Zaten Yalçın Armağan’ın bugünün okuruna en önemli ışık tutuşu, konular-sorunlar çevresinde, Melih Bey’in kaleme getirdiklerini bir arada sunmak. Yıllara dayalı yaklaşımı, değerlendirişi toplu olarak okuyabiliyorsunuz.
‘Suçumuz Edebiyat’ta roman, eleştiri, yazınsal kavramlar üzerine öylesine güzel, öylesine diri yazılar (denemeler) yer alıyor ki, geçip gitmiş yılların yenilgisine şaşırıyoruz: Melih Cevdet asıl bugün, yeniden!

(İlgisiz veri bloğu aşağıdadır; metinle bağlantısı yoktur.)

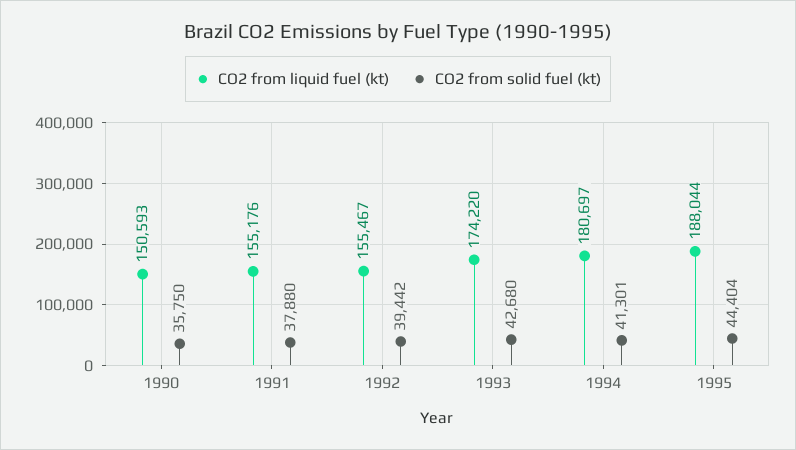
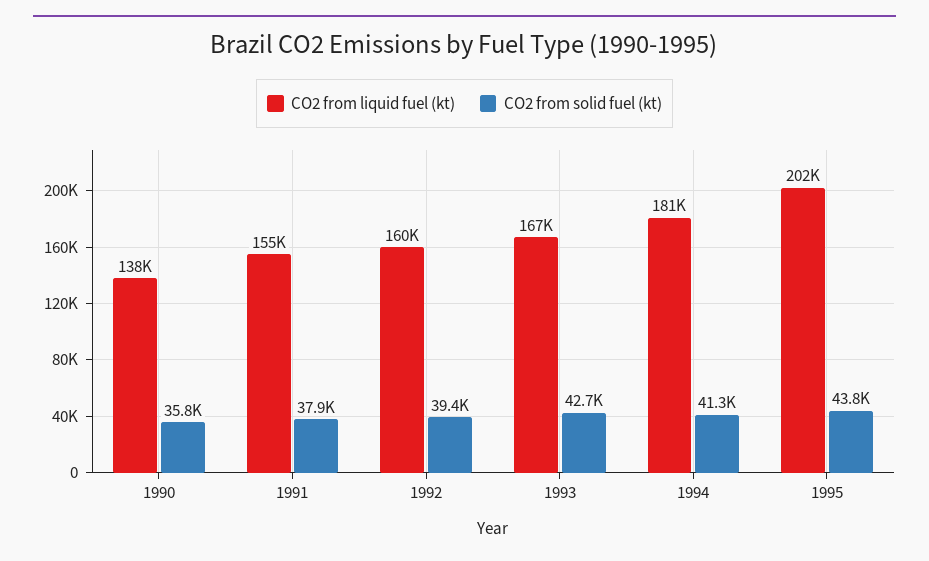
CO2 from liquid fuel (kt), 1990: 150593 -> 138000
CO2 from liquid fuel (kt), 1992: 155467 -> 160000
CO2 from liquid fuel (kt), 1993: 174220 -> 167000
CO2 from liquid fuel (kt), 1995: 188044 -> 202000
CO2 from solid fuel (kt), 1995: 44404 -> 43800

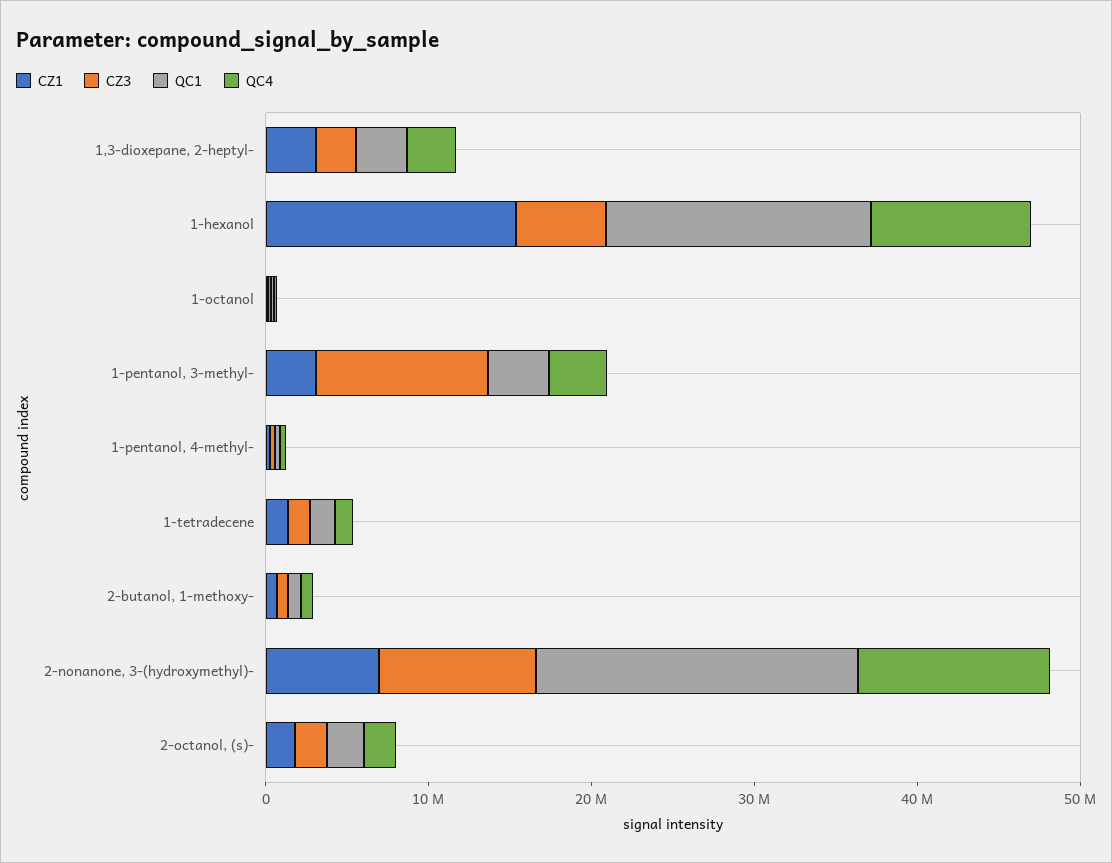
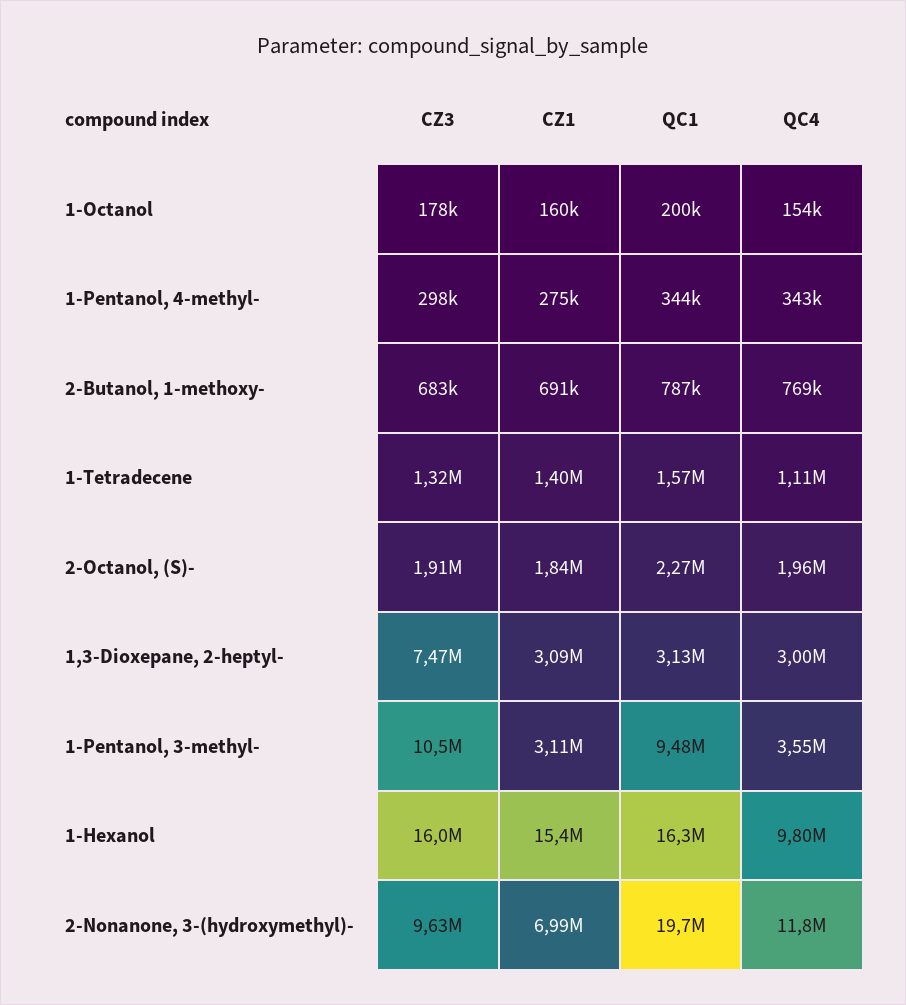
CZ3, 1,3-dioxepane, 2-heptyl-: 2000000 -> 7470000
CZ3, 1-hexanol: 6000000 -> 16000000
QC1, 1-pentanol, 3-methyl-: 4000000 -> 9480000

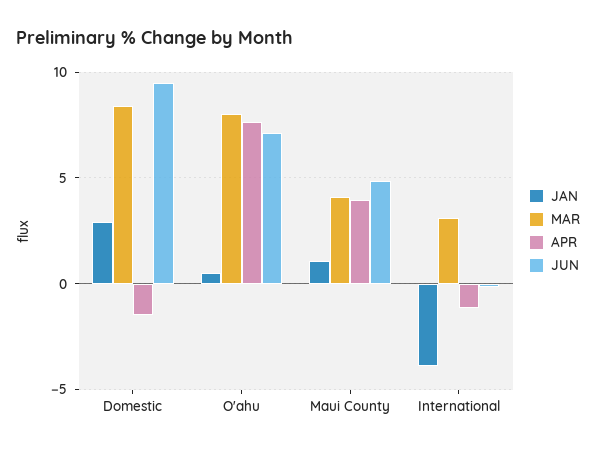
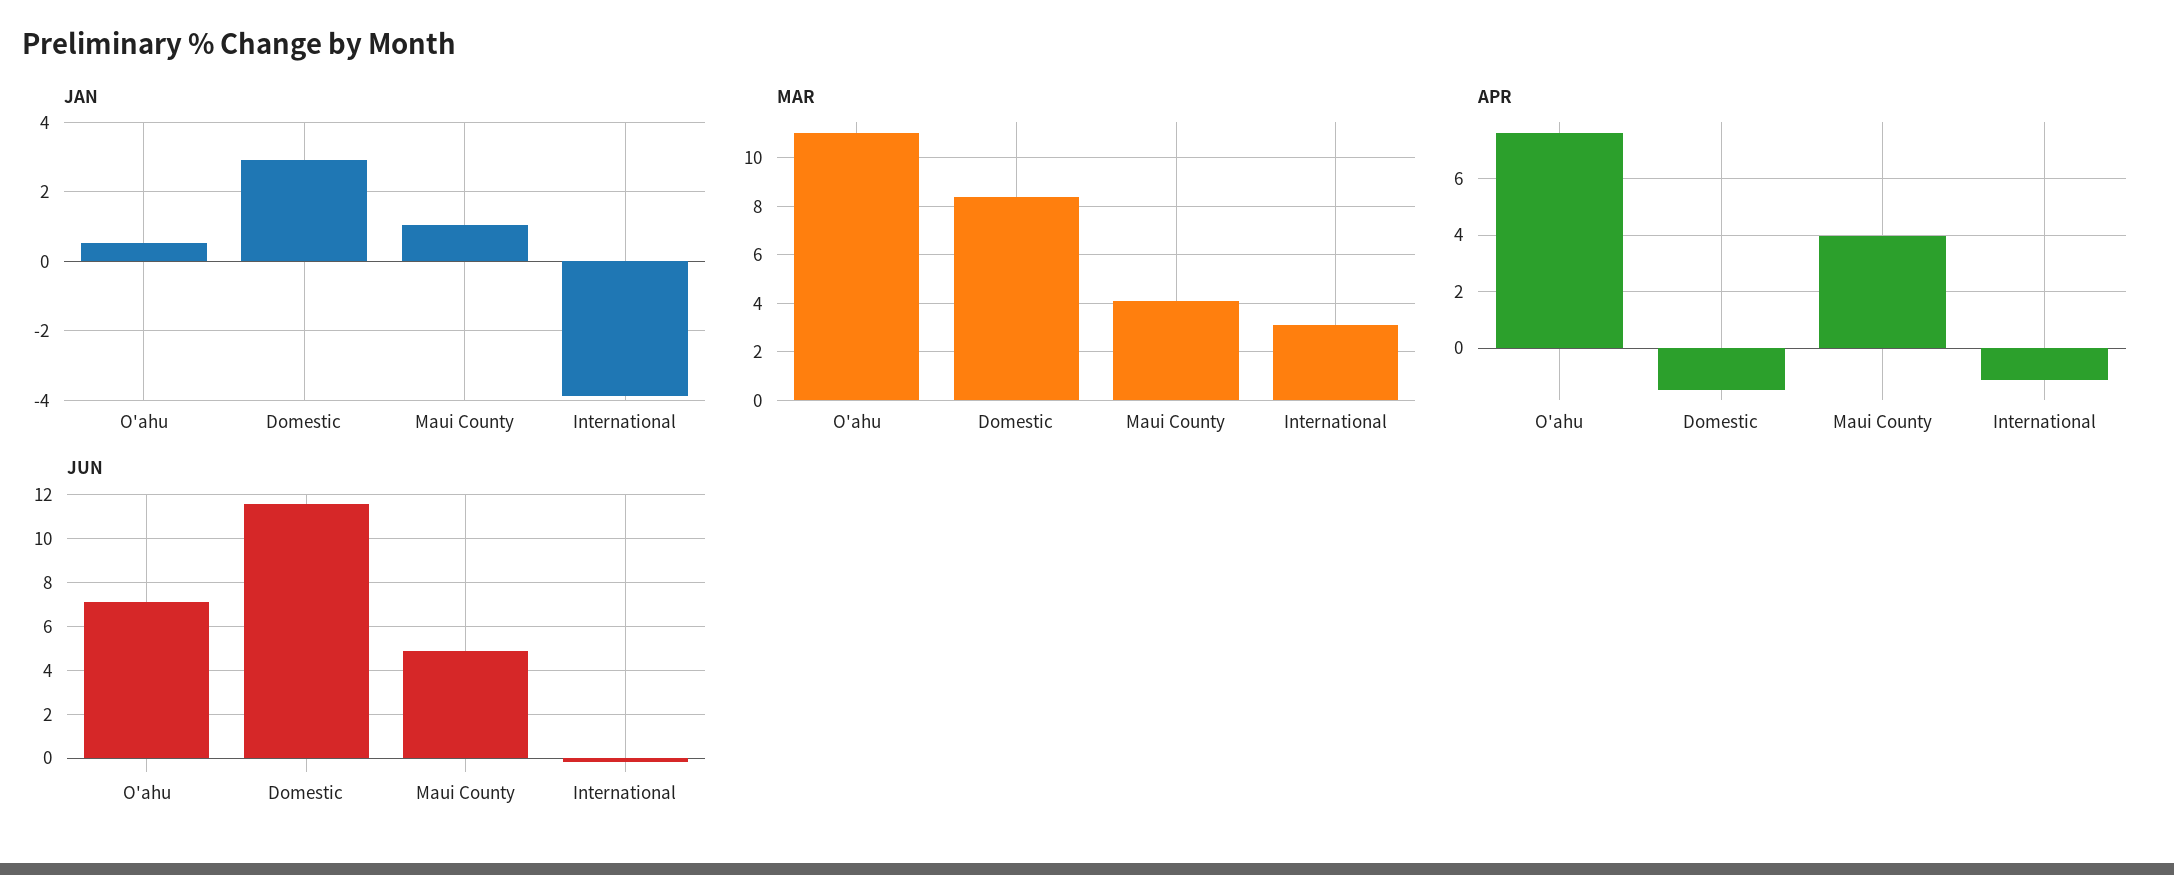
JUN, Domestic: 9.5 -> 11.5
MAR, O'ahu: 8 -> 11

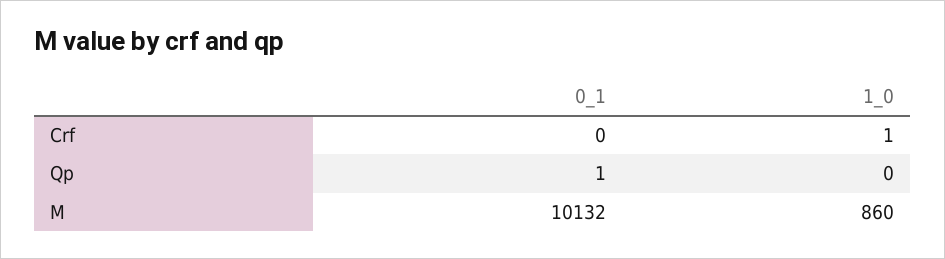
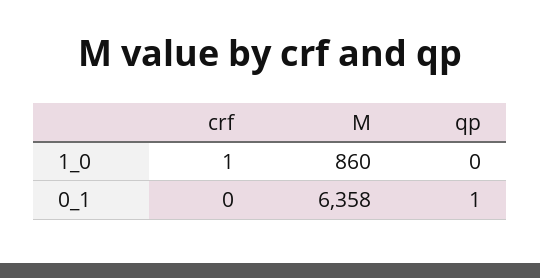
0_1, M: 10132 -> 6358

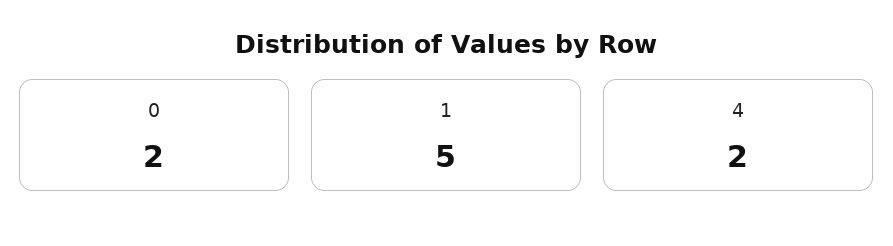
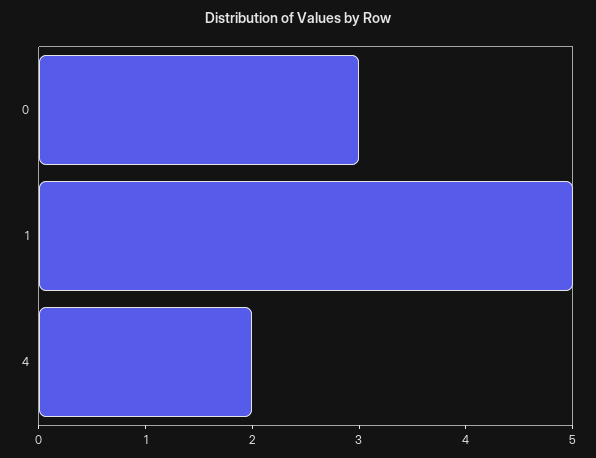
0: 2 -> 3

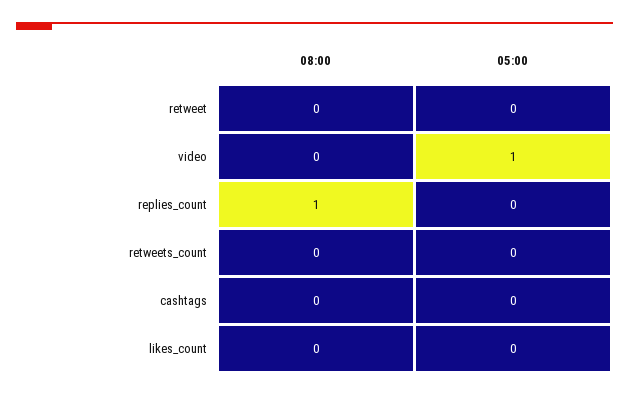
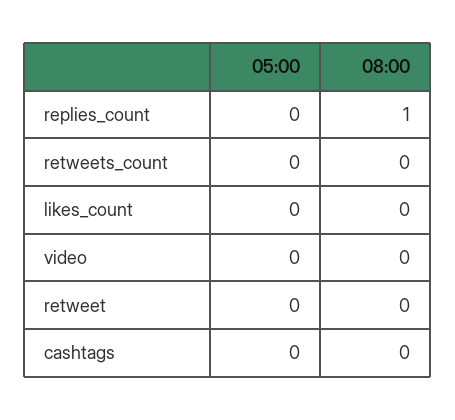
05:00, video: 1 -> 0

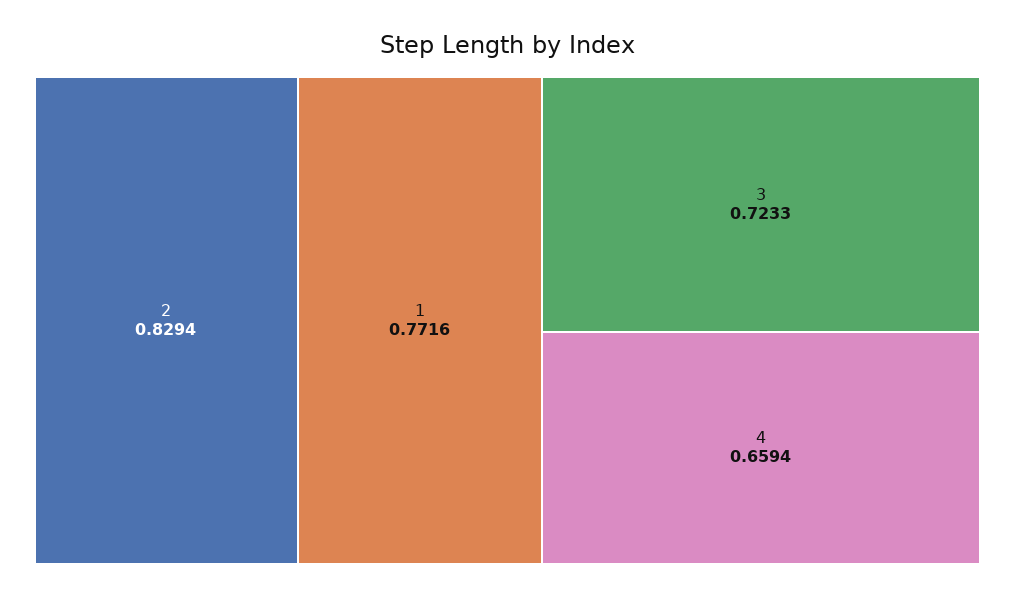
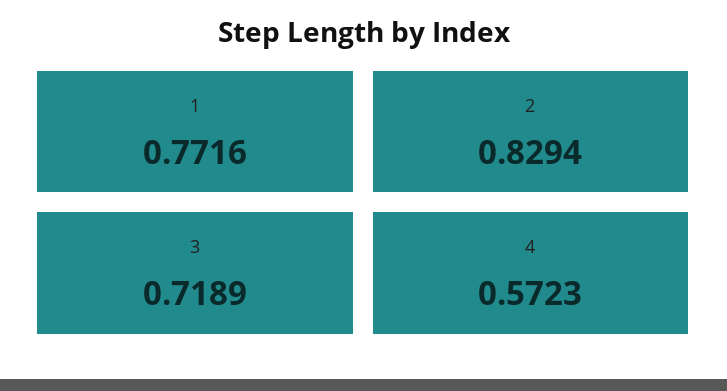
3: 0.7233 -> 0.7189
4: 0.6594 -> 0.5723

Tam otuz yedi yıl önce yazmış, 1980’de: “Yüzyılımızda roman, şiire yaklaşmıştır, hadi söyleyelim, şiir mantığı ile yazılmaktadır.” Hâlâ önemsemediğimiz bir saptama. Devam ediyor Anday: “Başka bir deyişle, bu yeni romanlar kolay kolay anlatılamaz, ona varmak ancak onu okumakla olur, özetlenemez, kısaltılamaz. Şiirin özellikleri değil midir bunlar?”
Günümüzde hâlâ tam tersi saltanatını sürdürse de değeri, gerçekliği tartışılamayacak bir gözlem: “Bir olaylar dizisi olmaktan gittikçe uzaklaştığı ortaya çıkıyor yeni romanın.”
Melih Cevdet aynı zamanda seçkin bir romancıydı. Takma adla yazdığı romanlarda bile, sözgelimi ‘Birbirimizi Anlayamayız’da, özetlenebilir olaylar dizisini ikinci plana itiyor, asla özetlenemeyecek çözümlemesini öne çıkarıyordu. 1960 tarihli ‘Aylaklar’ bu açıdan okunsa romanımıza getirdiği yenilik hemen ayırt edilecektir.
‘Suçumuz Edebiyat’ta Turgenyev’in ‘Duman’ını irdeliyor Melih Cevdet (‘Bir Eleştirme Denemesi’); büyülenerek okudum. ‘Duman’ı okumuşken, hiç okumamış, okuyamamış olduğumu belirtmeliyim. ‘Duman’ı mı tekrar okumalıyım, Melih Cevdet’in ‘Babalar ve Oğullar’ tiyatro uyarlamasını mı?
Herhalde ikisini bir arada!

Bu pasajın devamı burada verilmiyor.